This is the last Sunday of our current preaching and Bible study series in the epistle of James. Throughout, we have been reminded and challenged by James that true faith works itself out naturally in our words and actions. If we truly believe that Jesus is the Christ, and are fully convinced that his teachings bring abundant life, then there should not be a gap between what we believe and what we practise.
For many, if not all of us, when asked, we will say that it is God who provides and sustains. However, somewhere inside us, we will still remain convinced that we are on our own and have to ultimately rely on our own wisdom and practical know-how in conducting our everyday lives or even in the way we serve God.
As I contemplate about the trust issues we have, I wondered how that might have looked like for the ancients. Besides the prophets Isaiah, Jeremiah, and Hosea, mentioned in last Sunday’s sermon as examples of seemingly senseless and impractical persevering trust, Noah must have ranked among the top to appear illogical to his peers. Who builds an enormous ship on land without any means to bring it into the waters? Likewise, Abraham’s servants probably deduced that their master had gone mad when he started on his three-day journey to offer sacrifice to God without bringing an animal along. And Moses ranks high on the list of those who faced the greatest interpersonal struggles involving trust. Who dares to lead a whole nation into the desert, even at the directive of God? Time and again, the Israelites blamed him for their troubles in the wilderness. But God is faithful. Through his obedience, they tasted bread from heaven (Ex. 16), drank water from a rock (Ex. 17:1-7), and experienced constant protection from the elements (Ex. 13:21-22).

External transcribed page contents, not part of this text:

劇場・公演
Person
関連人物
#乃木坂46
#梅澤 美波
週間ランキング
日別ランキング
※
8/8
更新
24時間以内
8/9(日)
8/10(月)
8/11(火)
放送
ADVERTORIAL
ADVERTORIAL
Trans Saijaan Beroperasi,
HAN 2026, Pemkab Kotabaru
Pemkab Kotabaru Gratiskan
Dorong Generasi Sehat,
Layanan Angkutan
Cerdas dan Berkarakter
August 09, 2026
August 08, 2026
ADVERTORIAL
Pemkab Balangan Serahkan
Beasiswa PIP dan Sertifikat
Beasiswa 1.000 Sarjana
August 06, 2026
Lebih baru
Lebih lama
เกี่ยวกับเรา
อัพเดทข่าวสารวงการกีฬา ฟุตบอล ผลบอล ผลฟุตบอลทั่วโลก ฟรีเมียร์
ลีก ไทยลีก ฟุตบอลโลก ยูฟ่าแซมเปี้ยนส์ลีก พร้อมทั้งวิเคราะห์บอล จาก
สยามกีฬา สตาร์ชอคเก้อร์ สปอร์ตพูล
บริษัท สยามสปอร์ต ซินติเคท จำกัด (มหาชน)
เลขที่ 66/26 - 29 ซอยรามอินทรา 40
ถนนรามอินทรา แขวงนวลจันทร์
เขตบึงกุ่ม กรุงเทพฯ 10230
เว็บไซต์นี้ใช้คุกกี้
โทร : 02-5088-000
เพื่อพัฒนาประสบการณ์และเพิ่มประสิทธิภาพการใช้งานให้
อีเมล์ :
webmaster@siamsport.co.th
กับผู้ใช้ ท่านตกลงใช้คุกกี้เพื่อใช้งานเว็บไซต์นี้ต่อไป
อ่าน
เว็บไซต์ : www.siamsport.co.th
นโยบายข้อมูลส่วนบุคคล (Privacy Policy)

And this really puts everything we do in perspective. If God’s will through his Word is clear, why are we still hesitant in doing them? If we are to put our trust in our own abilities and in human logic, how will we grow our trust in God and experience his heavenly wisdom? Like Noah, Abraham, and Moses, we must be willing to be audacious in going beyond human wisdom, believing fully in God’s wisdom. Let us affirm that following His words is in fact the most practical thing to do. Let us be people who dare to trust fully the Wisdom from above.